Thoughts
Good documentation respects the reader’s intelligence while acknowledging what they don’t know yet.
I didn’t always think this way. I used to assume that if I understood something, explaining it would be easy. But clarity doesn’t come from intelligence, it comes from empathy.
Writing for beginners without dumbing things down
When I write documentation, I start by asking: what’s the minimum viable mental model someone needs to be productive?
The goal isn’t to oversimplify. It’s to remove unnecessary cognitive load. I introduce that foundational model with the simplest possible example, then build complexity progressively. Each new concept builds on what came before.
This isn’t supposed to be handholding, it’s just a good pedagogy.
Progressive examples teach judgment, not just syntax
Most docs give you two things: a “hello world” example and a production-ready configuration. The gap between them is where real learning happens.

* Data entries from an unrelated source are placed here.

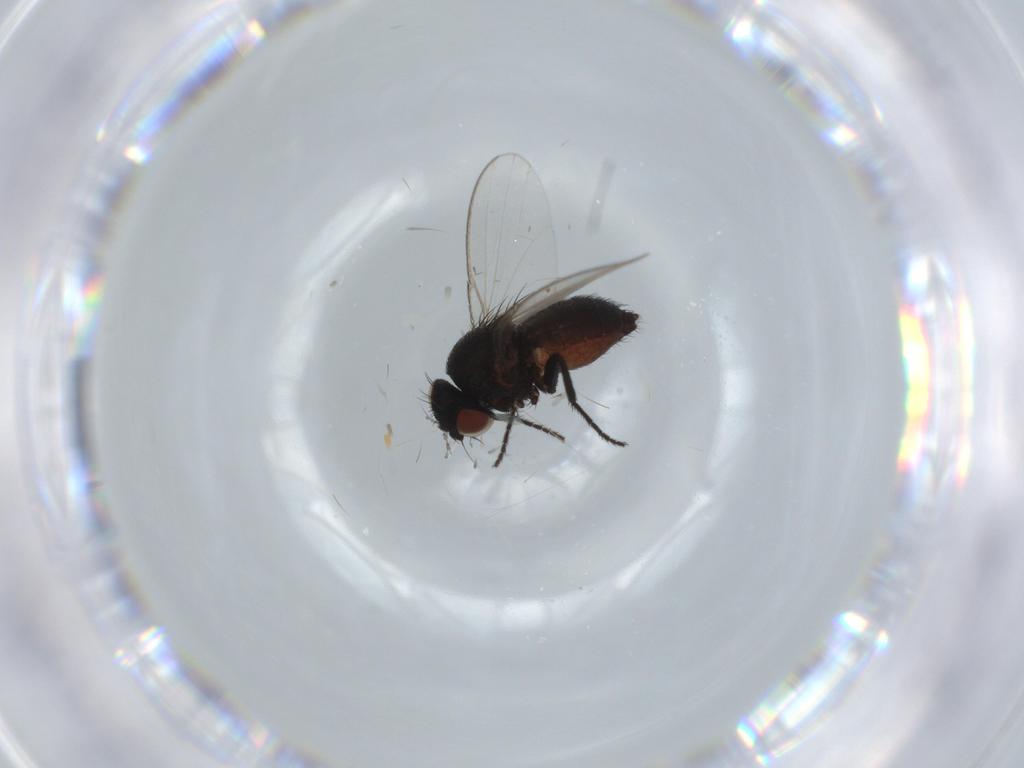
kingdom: Animalia
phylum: Arthropoda
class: Insecta
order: Diptera
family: Milichiidae
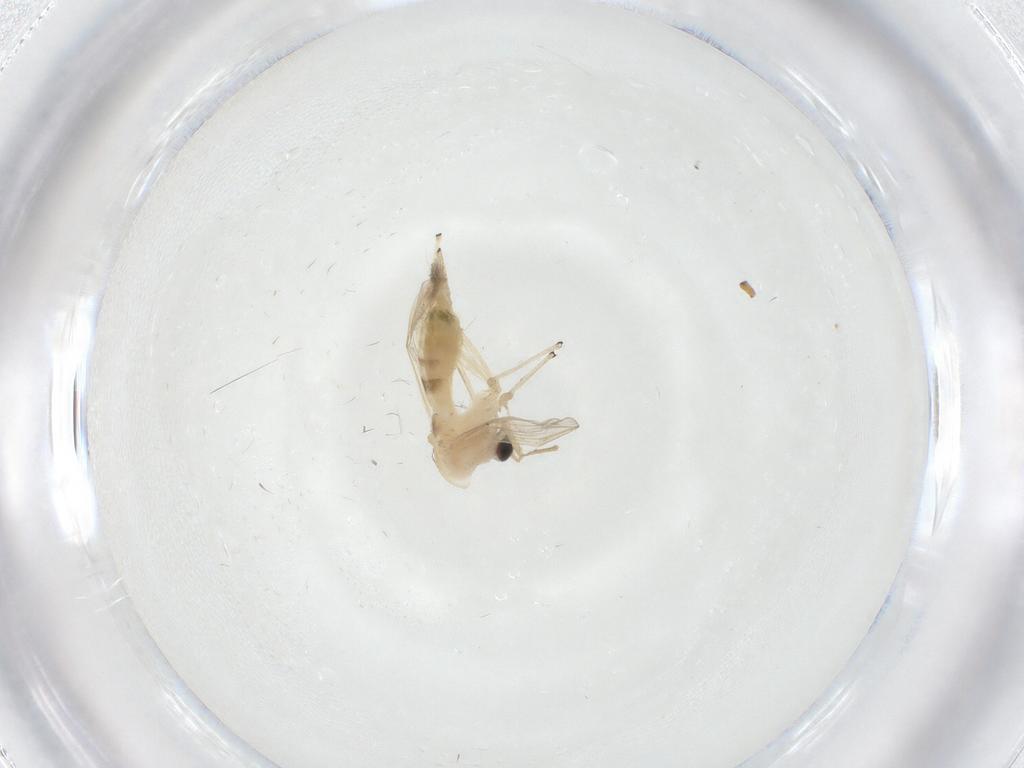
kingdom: Animalia
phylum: Arthropoda
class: Insecta
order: Diptera
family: Chironomidae
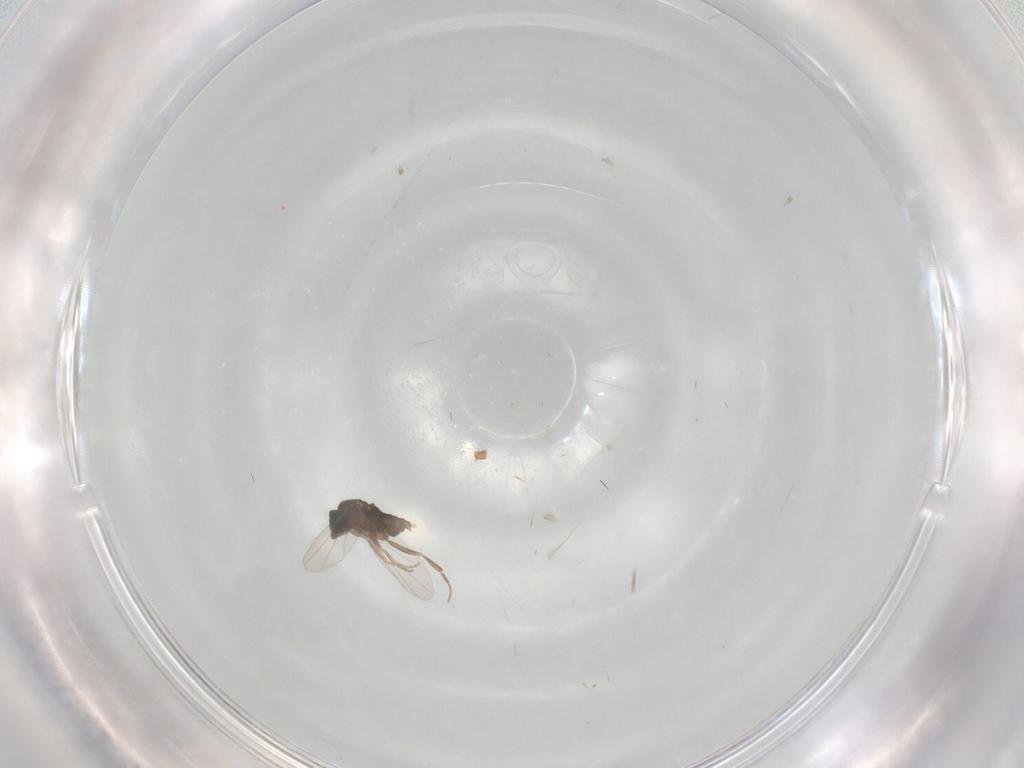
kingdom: Animalia
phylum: Arthropoda
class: Insecta
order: Diptera
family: Phoridae
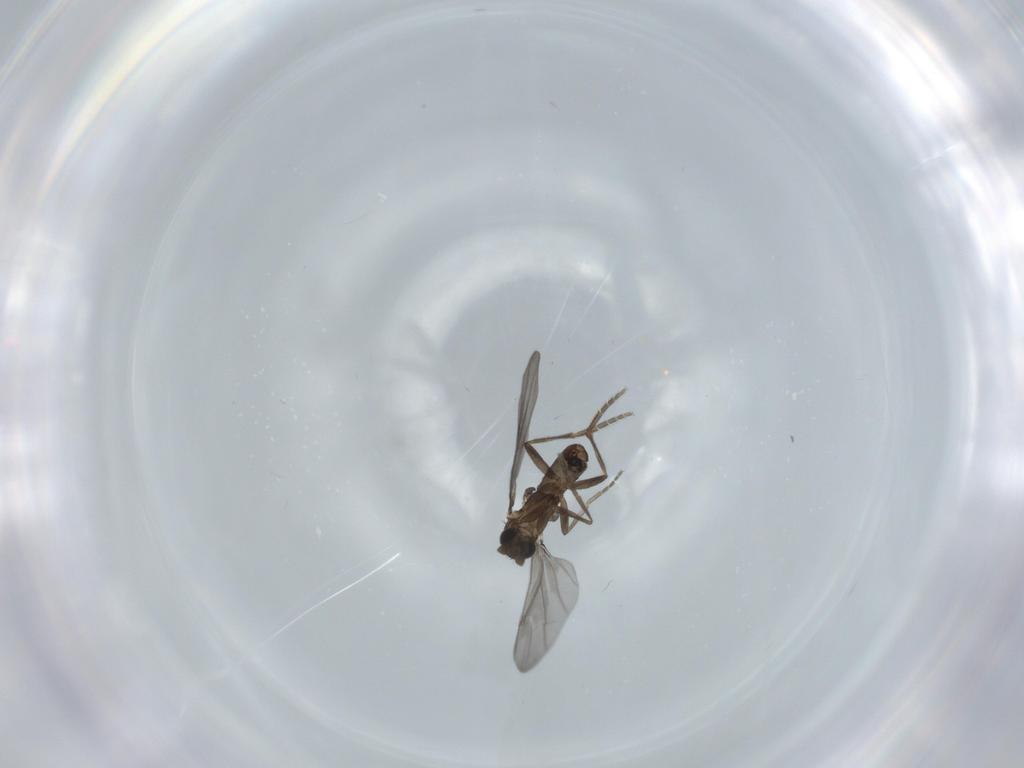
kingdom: Animalia
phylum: Arthropoda
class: Insecta
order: Diptera
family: Phoridae
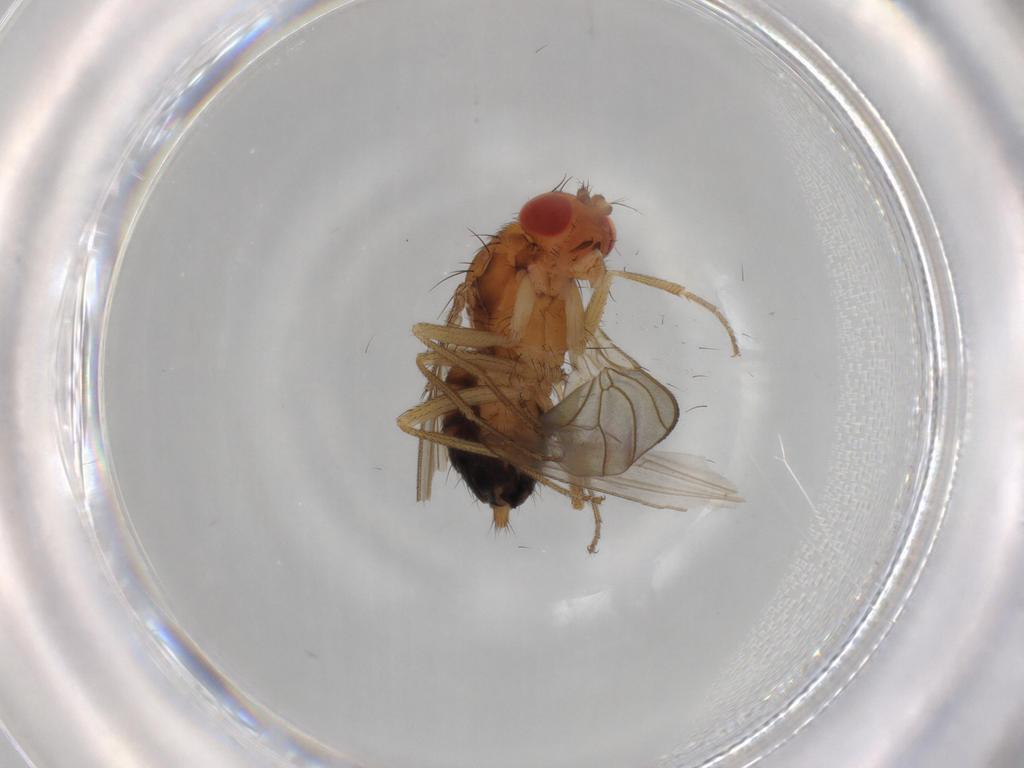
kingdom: Animalia
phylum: Arthropoda
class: Insecta
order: Diptera
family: Drosophilidae
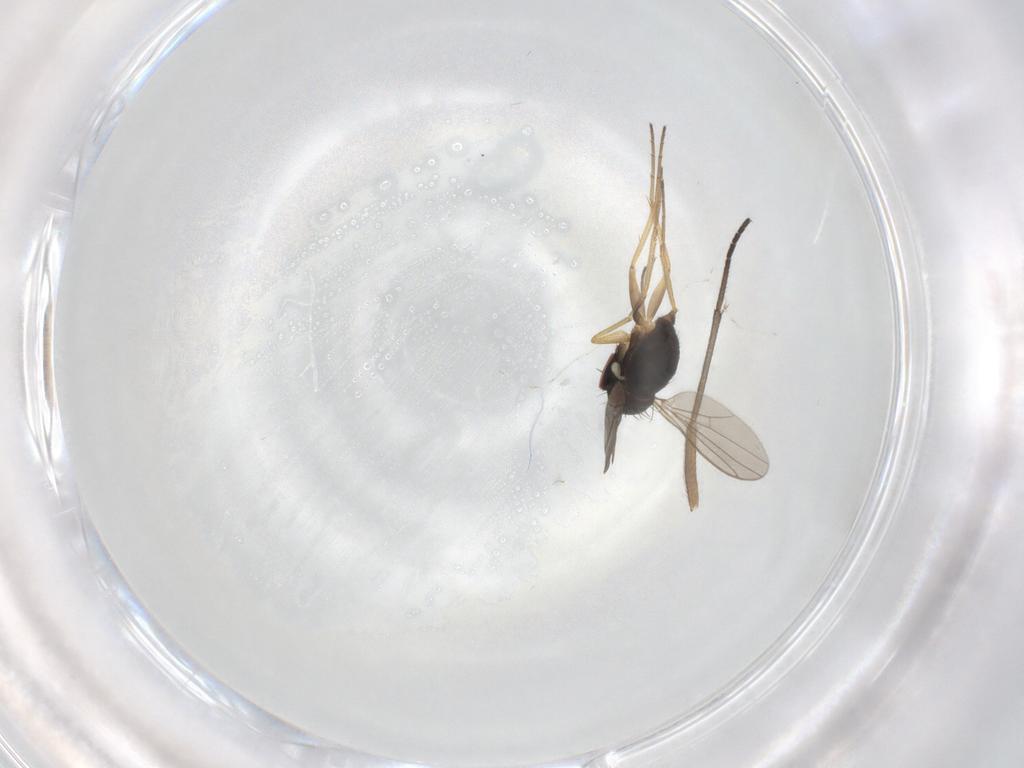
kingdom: Animalia
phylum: Arthropoda
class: Insecta
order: Diptera
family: Dolichopodidae
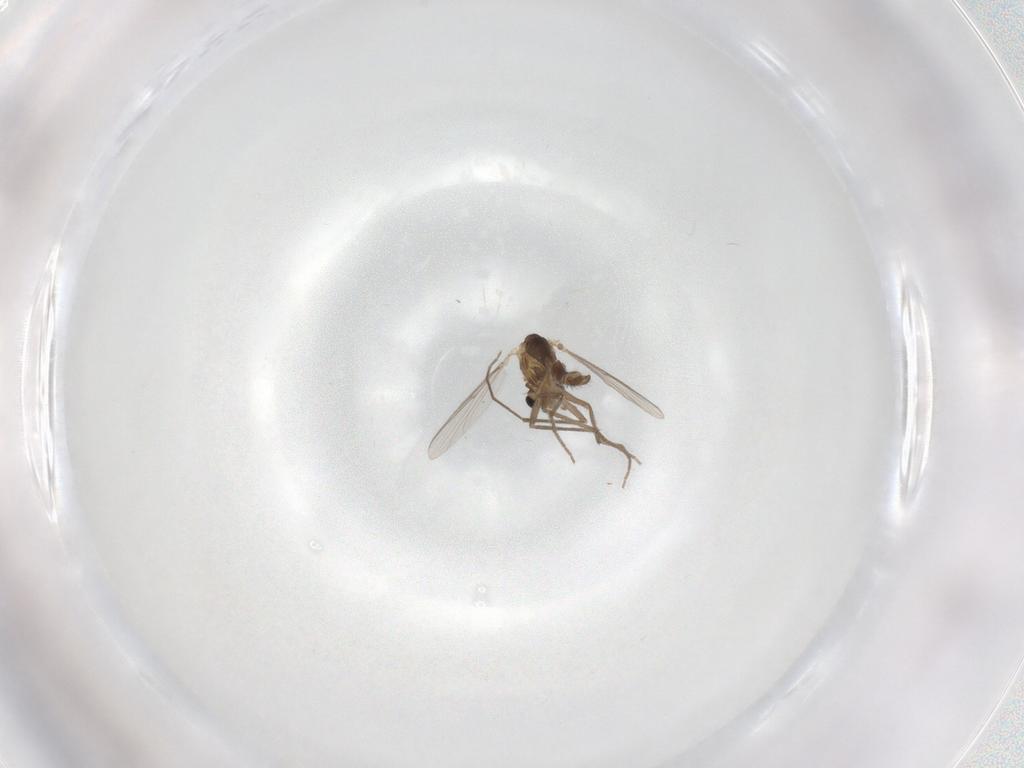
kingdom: Animalia
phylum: Arthropoda
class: Insecta
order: Diptera
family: Chironomidae
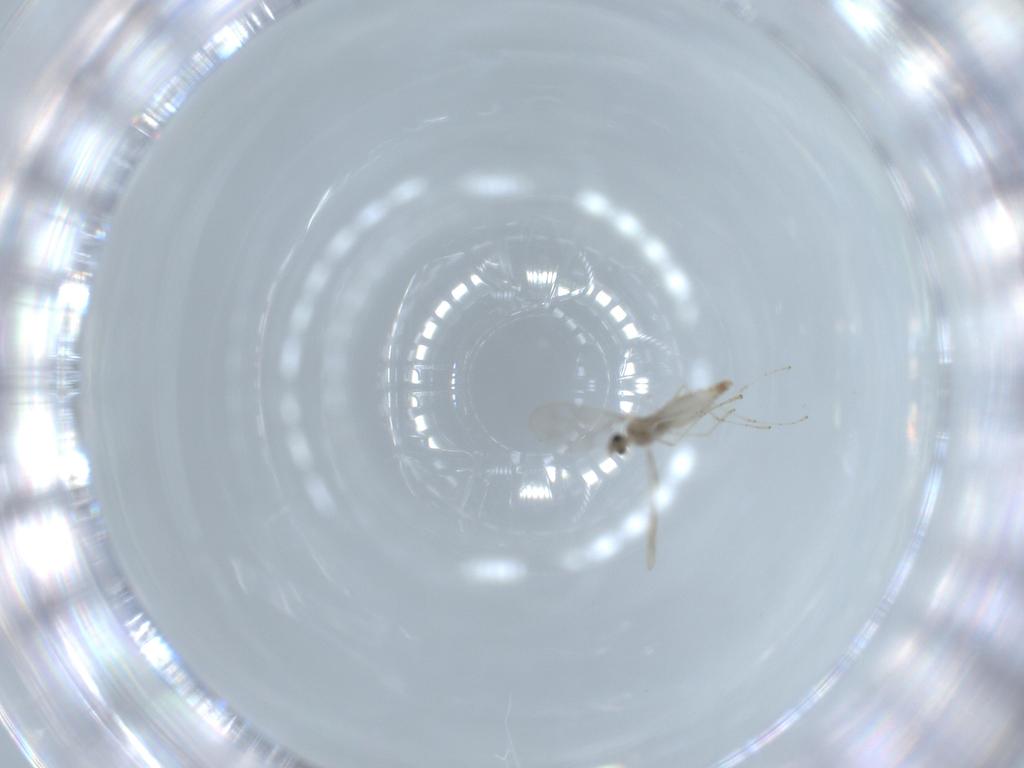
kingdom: Animalia
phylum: Arthropoda
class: Insecta
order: Diptera
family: Cecidomyiidae
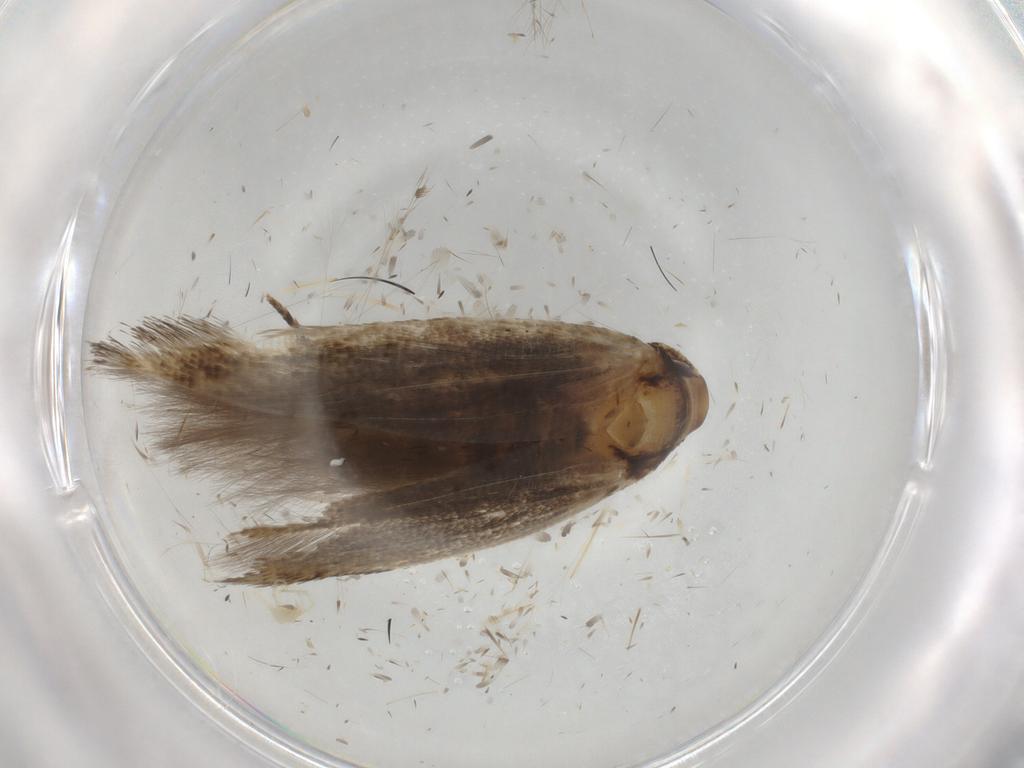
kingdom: Animalia
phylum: Arthropoda
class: Insecta
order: Lepidoptera
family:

I try to show the progression: here’s the basic version, here’s why you might need more, here’s what that looks like. Walking readers through this journey teaches judgment, when to use what, and why.
Precision matters more than length
I’d rather have brief, accurate documentation than long, hand-wavy explanations. If I can’t explain something precisely, that’s a sign I don’t understand it well enough yet.
Precision doesn’t mean jargon. It means saying exactly what you mean and nothing else. Short sentences. Clear structure. No filler.
Never promise what the code can’t deliver
Documentation should be honest. If a feature has limitations, say so upfront. If an API has rough edges, document them clearly.
Users will forgive missing features. They won’t forgive being misled.
Documentation as interface design
The way information is structured teaches users how to think about a system. Good docs don’t just describe features, they reveal the underlying model. They show how pieces fit together and why certain patterns exist.
When documentation is done well, users can predict behavior they’ve never seen documented because they understand the system’s logic.
This is how I approach every piece of documentation I write. Not as marketing, but as teaching. Not as a feature list, but as progressive revelation of how something works and why it matters.
And it’s not just documentation, it’s how I think about building software itself.